Question

Find the average rate of change of the function over the given interval. f(x) = 3x − 2; [0, 5]

Answer 1

The average rate of change of the function over the given interval is 3.

Step-by-step explanation:

To find the average rate of change of the function over the given interval, we need to calculate the change in the function values and divide it by the change in the input values.

Step 1: Calculate the function values for the two endpoints of the interval.

f(0) = 3(0) - 2 = -2

f(5) = 3(5) - 2 = 13

Step 2: Calculate the change in the function values.

Change in function values = f(5) - f(0) = 13 - (-2) = 15

Step 3: Calculate the change in the input values.

Change in input values = 5 - 0 = 5

Step 4: Divide the change in function values by the change in input values.
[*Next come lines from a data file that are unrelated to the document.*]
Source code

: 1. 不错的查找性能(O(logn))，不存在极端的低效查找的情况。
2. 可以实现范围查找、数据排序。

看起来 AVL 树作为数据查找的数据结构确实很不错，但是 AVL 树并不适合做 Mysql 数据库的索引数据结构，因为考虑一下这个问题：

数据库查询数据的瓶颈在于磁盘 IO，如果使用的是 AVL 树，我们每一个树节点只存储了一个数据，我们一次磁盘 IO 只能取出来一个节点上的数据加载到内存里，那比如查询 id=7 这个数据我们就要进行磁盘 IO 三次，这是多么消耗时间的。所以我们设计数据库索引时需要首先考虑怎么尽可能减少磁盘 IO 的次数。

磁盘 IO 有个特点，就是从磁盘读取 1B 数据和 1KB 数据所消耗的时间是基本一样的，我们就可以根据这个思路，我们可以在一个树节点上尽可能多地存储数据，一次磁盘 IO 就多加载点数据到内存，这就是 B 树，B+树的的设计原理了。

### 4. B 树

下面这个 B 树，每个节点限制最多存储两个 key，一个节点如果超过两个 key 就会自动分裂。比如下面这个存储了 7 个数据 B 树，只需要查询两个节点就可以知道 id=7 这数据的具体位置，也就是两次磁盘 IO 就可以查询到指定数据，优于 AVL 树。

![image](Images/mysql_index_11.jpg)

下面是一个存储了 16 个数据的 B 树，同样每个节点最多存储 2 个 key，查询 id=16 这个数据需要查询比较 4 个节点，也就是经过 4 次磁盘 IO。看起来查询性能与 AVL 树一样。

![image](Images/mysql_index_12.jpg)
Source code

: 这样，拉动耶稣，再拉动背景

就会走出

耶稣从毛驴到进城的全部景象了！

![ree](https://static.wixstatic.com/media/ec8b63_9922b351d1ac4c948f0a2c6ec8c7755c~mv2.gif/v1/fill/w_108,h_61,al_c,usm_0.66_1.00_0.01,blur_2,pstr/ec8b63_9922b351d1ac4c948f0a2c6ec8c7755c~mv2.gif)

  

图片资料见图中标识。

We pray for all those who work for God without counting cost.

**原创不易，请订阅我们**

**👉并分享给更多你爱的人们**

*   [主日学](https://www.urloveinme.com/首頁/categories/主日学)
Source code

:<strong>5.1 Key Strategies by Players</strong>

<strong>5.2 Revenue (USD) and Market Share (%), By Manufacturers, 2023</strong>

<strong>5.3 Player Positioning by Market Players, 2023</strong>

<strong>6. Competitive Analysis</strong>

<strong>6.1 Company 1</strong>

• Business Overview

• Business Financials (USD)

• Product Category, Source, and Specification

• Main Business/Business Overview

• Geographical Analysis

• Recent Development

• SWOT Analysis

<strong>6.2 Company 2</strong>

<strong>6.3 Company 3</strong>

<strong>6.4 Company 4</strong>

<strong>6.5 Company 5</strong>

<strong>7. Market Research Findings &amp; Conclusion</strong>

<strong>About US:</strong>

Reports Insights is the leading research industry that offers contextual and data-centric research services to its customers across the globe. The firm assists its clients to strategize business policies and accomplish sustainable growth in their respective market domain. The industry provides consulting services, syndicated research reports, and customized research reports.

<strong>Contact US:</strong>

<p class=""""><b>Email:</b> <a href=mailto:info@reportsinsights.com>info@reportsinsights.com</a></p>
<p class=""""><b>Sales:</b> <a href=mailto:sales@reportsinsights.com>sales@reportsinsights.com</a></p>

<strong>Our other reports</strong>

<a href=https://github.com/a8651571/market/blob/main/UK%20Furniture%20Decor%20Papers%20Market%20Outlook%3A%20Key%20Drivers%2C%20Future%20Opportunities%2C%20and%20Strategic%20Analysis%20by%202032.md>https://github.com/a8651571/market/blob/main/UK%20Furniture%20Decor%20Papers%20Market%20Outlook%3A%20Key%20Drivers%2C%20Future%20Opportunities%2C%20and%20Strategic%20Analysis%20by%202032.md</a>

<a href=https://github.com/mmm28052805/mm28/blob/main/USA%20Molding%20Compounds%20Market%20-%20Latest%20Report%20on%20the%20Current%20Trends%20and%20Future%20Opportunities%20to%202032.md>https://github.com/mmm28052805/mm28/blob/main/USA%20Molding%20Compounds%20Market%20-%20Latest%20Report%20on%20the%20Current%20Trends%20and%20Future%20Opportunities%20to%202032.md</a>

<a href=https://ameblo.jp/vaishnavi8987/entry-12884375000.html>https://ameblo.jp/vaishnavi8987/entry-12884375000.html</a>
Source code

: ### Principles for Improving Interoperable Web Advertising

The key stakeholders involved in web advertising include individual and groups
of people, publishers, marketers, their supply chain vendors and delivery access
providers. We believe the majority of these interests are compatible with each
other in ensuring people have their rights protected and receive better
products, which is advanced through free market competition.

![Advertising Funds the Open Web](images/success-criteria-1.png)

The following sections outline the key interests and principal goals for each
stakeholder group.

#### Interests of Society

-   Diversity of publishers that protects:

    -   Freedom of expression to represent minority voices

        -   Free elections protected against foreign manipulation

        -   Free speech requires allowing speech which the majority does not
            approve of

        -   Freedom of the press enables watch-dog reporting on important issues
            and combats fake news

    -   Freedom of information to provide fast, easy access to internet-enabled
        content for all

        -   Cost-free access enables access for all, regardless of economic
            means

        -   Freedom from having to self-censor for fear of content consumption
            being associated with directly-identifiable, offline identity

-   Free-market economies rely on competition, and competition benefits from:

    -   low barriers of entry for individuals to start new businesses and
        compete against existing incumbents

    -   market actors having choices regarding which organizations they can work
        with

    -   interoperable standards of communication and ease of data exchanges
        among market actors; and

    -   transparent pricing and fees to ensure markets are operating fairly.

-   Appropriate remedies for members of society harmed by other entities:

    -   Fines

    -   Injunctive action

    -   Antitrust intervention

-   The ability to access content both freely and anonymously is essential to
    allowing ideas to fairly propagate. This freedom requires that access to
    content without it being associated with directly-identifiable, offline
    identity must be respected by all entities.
Average rate of change = (Change in function values) / (Change in input values) = 15 / 5 = 3

Answer 2

To find the avarage rate of change, we first need to find our y-coordinates.
This brings us to our first step: filling in the x-coordinates (of the domain) in the formula.

f(0) = 3*0 - 2 = -2
f(5) = 3*5 - 2 = 15- 2 = 13

We now have found the following coordinates
(0,-2) and (5,13).

To find the avarage rate of change we need to use the following formula:
rate of change = Δy / Δx
With Δ representing the change of coordinates. Filling in this formula, gives us:
rate of change =
`(13 - -2)/(5 - 0) = (15)/(5) = 3`

So our answer: the average rate of change on the interval (domain) [0,5] is 3.